TO Ernest: I checked out Si823x as you suggested. I think it might be the plan for me. About the ADUM series, could you please be more specific on which ones have the isolated power supply?

Thank you.

If high speed MOSFET switching is desired I would suggest using fast isolated MOSFET drivers.
I have worked with Silicon Labs MOSFET dirvers and are very fast (ns), check this one for instance Si8233BB. In this case you need an isolated power supply (1/4 W would be enough) to power the driver side of the IC. Some MOSFET drivers have their own power supply like the ones from Analog ADUM series.


---------- Post added at 06:48 ---------- Previous post was at 06:41 ----------

I found the isolated driver from ADI. It is ADUM6132.


Suggesting Analog Devices iCoupler devices raises the question, if a DC/DC converter directly connecting to the hot RX input node will be compatible with claimed receiver sensitivity?

The isoPower devices are operating the DC/DC converter around 180 MHz switching frequency. AN-0971 is showing the implications in an impressive way. It may be the case, that the unusual high switching frequency allows to cut the huge interfering current injected by the iCoupler with a low-pass. But the application note suggests, that there are subharmonic components, too.

Of course, a similar problem arises with more conventional DC/DC converters as well. A transformer with double inter-windings shield will be required to drain the injected currents. I don't think that you'll find them with a catalog device.
I know this may sound silly but have you considered using conventional power diodes as PIN switches? I have used them as signal switches for this purpose at low frequencies before but not in an application where T/R change-over had to be very fast. They actually have quite good isolation when reverse biased.

Bad news guys. Just did the simulation with back to back mosfet switch. MOSFET's output capacitance, Coss, which is around 200pF usually, cannot provide big isolation for signal has frequency larger than 1MHz. Gave up on it. A whole week wasted on this. Any suggestion to get rid of Coss?

To Brian: I will have to go back to the PIN plan. The reason I didn't prefer to use PIN based switch was it requires a quarter wave transmission line. For my application, 1MHz to 6MHz, the line is pretty long. :( Do you have any circuit which doesn't need this transmission line?
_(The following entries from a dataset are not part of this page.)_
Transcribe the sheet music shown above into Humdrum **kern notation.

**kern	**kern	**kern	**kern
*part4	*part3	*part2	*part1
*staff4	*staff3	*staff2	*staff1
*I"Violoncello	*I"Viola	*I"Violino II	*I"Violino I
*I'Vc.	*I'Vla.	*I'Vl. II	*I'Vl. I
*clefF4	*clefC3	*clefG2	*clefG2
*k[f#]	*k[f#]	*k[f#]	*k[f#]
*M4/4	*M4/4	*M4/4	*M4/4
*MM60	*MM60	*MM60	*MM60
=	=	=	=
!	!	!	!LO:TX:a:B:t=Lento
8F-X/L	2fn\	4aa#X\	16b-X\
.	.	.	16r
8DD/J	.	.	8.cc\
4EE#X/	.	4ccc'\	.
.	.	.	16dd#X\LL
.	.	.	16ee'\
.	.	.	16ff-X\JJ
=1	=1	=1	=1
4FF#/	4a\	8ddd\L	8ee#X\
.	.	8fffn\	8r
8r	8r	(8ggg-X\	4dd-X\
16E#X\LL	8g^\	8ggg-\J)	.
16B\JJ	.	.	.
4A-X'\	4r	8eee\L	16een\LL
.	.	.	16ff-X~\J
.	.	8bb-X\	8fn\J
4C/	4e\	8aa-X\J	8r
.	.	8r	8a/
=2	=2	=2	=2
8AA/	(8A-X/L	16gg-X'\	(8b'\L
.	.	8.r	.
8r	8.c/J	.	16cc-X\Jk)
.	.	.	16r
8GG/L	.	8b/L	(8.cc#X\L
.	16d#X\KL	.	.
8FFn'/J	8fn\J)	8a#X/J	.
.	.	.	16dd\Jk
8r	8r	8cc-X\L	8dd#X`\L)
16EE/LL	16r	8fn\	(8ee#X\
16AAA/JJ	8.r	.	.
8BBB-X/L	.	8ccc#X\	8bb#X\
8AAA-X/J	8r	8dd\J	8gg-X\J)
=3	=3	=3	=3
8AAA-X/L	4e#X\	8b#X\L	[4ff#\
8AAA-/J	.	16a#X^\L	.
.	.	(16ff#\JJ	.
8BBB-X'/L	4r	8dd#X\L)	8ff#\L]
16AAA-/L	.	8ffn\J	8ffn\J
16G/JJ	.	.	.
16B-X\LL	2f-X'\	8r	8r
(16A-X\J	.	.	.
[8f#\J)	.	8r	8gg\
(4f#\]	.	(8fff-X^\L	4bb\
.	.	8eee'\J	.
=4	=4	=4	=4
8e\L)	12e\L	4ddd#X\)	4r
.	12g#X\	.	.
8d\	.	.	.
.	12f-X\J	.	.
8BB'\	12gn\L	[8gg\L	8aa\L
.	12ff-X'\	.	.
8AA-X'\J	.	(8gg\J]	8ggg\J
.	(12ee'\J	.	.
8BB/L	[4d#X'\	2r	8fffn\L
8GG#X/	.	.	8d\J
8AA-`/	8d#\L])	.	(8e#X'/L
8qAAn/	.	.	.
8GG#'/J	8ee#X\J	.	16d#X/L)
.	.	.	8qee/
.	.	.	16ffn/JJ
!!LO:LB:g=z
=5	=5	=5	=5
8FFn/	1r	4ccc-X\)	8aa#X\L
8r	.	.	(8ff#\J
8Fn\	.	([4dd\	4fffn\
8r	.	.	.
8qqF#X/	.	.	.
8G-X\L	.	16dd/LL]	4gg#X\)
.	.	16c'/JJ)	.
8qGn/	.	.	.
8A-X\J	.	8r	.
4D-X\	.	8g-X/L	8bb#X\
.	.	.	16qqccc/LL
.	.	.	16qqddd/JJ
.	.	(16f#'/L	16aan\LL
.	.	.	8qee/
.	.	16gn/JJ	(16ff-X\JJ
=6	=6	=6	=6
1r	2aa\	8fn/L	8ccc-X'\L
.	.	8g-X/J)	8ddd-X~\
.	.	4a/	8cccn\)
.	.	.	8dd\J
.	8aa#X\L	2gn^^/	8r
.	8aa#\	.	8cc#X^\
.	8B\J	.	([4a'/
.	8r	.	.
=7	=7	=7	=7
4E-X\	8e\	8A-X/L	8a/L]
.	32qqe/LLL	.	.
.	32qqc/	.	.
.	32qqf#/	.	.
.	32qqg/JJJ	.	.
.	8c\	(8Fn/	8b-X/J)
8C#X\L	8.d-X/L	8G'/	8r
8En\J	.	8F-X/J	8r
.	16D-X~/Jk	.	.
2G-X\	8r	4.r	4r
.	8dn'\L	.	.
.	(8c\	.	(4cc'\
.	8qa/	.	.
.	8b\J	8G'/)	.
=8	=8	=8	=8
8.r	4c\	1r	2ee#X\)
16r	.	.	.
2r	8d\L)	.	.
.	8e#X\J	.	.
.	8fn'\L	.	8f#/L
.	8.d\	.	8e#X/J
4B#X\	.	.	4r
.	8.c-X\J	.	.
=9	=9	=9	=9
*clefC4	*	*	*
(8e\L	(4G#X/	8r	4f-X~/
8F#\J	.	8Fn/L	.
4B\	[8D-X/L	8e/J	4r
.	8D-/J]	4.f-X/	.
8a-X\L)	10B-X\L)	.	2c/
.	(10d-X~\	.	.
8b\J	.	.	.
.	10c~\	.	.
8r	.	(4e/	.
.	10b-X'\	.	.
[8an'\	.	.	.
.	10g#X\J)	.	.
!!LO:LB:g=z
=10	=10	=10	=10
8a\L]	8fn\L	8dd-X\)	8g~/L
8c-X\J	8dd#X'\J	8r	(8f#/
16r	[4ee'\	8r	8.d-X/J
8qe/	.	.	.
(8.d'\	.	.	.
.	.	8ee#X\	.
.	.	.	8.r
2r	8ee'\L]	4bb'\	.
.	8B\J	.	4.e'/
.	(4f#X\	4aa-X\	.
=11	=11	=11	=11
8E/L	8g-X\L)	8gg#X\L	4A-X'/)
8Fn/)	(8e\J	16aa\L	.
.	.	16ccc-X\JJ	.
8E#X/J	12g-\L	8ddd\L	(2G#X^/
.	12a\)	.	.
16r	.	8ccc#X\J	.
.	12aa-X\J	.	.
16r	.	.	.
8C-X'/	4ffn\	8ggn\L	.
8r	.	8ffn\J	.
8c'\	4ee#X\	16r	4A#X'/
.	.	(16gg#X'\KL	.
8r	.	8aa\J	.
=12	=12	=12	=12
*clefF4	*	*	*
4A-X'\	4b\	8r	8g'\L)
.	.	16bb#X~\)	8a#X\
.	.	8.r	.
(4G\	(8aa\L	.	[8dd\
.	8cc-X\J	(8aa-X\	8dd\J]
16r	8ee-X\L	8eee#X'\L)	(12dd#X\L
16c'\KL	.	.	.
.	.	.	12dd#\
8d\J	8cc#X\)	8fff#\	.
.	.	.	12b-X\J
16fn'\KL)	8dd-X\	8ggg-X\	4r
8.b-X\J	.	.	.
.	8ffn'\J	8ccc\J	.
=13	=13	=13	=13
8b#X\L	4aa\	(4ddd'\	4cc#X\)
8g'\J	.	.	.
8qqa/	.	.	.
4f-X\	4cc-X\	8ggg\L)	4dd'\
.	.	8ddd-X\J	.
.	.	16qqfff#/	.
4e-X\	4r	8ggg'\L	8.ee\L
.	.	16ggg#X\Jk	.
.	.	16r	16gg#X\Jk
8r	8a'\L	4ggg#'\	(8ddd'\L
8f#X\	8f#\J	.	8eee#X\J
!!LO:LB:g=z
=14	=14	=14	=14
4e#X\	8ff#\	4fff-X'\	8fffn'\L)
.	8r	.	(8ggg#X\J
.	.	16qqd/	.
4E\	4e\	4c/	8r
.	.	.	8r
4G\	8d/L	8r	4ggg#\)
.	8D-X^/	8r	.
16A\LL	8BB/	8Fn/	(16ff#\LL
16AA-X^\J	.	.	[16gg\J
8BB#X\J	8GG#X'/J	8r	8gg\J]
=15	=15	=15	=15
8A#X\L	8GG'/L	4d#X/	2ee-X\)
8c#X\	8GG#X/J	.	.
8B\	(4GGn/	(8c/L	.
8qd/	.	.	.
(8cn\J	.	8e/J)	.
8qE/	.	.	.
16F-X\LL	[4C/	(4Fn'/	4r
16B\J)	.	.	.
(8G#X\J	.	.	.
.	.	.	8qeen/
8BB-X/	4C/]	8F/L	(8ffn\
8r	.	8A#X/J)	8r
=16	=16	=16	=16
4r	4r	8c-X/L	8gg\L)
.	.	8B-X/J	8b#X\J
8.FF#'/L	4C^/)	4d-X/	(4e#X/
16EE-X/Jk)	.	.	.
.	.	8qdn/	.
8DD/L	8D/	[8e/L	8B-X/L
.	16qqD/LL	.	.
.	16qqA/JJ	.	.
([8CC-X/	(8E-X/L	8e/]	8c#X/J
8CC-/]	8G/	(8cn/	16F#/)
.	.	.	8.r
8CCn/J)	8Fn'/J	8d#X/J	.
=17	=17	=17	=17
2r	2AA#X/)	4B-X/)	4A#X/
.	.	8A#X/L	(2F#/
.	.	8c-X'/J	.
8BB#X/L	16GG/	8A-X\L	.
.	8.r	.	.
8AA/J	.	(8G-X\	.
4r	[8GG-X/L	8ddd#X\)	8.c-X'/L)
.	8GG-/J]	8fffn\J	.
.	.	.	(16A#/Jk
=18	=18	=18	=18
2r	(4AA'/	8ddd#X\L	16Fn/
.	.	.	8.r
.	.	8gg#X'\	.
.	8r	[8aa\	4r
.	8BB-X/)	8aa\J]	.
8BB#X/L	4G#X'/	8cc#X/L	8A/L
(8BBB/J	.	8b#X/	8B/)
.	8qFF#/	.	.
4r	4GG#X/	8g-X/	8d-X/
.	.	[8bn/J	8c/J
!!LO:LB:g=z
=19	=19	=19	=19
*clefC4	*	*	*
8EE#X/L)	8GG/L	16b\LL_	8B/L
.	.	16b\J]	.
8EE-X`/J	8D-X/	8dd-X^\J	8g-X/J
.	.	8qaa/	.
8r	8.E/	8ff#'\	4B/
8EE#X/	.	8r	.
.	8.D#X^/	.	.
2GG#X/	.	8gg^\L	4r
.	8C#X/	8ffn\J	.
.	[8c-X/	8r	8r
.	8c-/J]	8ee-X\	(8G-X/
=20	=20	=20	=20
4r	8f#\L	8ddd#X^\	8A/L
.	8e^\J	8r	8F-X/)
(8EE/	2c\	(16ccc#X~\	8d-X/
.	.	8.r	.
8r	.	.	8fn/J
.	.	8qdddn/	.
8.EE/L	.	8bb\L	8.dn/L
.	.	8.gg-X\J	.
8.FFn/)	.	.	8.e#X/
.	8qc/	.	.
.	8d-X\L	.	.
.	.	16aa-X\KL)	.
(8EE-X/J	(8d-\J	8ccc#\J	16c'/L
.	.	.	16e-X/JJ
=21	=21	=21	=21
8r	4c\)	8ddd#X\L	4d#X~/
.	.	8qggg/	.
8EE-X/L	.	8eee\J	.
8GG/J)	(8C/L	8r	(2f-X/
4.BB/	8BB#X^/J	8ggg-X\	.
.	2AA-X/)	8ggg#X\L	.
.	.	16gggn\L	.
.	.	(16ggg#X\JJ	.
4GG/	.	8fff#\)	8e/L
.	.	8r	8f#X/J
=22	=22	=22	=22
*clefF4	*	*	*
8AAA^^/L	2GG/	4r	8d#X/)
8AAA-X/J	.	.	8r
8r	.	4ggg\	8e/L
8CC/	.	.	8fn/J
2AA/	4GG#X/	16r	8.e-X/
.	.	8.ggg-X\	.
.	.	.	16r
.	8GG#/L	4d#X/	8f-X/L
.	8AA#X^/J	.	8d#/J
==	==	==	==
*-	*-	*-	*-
Thank you all for the help. Hope my failing experience could save you some time in future.


I'm not sure why the transmission line is needed. I would guess in the design you have seen, the transmission line is being used as choke to let DC through but block the RF. This is of course very practical when the wavelength is very short.
The PIN diode or an ordinary diode used in the same way is just a controlled impedance, in reverse bias is behaves like varicap with low capacitance and in forward bias it behaves like a (near) perfect DC voltage drop with low impedance to AC. I think at frequencies up to 6MHz you can probably get away with conventional wound chokes instead of the transmission line.